Tertiary services are expensive by their nature, and paediatric tertiary services are even more expensive. This is due to the high-tech equipment required to diagnose and treat children. The costs for NMCH are on par with international norms.
Management: An executive team (consisting of a CEO, CFO, COO, Head of Nursing, Head of Clinical Services and so forth) will be appointed to manage the day-to-day operations of the hospital. This team will report to a hospital board of directors, which has already been established.
Clinical staff will be jointly appointed with the provincial Department of Health, and would be augmented, where required, by expertise from the private sector. Nursing staff and allied workers will be employed by NMCH. Non-core services will be outsourced to an appropriate hospital management company. The severe shortage of paediatric specialists and nurses has a direct correlation to the cost of training and retaining these professionals.

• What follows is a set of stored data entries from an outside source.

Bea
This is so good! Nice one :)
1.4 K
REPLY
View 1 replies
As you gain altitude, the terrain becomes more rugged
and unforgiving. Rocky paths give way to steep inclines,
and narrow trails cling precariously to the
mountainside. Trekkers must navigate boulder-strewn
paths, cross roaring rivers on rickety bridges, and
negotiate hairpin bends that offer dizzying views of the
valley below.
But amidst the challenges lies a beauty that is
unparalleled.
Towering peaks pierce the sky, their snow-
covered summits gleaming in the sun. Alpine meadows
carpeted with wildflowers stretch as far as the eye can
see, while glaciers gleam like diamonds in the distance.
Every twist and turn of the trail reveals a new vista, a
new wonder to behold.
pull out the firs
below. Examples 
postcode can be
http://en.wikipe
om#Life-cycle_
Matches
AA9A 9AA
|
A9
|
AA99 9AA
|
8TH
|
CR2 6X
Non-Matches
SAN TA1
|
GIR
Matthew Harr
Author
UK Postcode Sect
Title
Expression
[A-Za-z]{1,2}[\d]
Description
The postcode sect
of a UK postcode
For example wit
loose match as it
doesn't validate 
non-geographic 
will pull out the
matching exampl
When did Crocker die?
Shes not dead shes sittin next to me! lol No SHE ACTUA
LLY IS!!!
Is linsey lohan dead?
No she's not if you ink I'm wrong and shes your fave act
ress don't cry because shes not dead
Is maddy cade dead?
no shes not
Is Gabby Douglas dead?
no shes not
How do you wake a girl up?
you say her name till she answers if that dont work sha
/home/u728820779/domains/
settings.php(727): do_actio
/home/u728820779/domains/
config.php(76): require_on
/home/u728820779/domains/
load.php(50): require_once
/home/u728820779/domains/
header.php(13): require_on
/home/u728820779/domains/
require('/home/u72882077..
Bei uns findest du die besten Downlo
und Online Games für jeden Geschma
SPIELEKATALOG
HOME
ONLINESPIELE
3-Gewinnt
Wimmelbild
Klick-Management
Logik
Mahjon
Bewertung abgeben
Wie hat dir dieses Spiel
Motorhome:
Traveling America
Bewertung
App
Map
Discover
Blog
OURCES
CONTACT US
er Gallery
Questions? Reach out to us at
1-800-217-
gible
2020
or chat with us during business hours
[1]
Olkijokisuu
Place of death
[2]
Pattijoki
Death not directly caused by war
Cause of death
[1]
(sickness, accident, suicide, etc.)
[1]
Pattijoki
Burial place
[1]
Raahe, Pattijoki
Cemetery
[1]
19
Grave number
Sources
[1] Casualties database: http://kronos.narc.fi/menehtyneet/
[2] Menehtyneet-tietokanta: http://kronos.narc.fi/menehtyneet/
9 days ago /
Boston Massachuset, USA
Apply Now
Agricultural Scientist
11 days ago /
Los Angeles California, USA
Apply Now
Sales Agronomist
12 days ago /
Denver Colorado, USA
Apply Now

There are nearly 450 million children in Africa, and only four children’s hospitals – two in Cairo, one in Kenya and one in Cape Town. The children of Africa have limited access to paediatric care as it is, and without the NMCH, a countless number of children could die due to an inability to afford or access healthcare facilities.
NMCH will also create capacity in the region so that more children can be treated, the waiting lists will be shorter, and reduce the child mortality rate.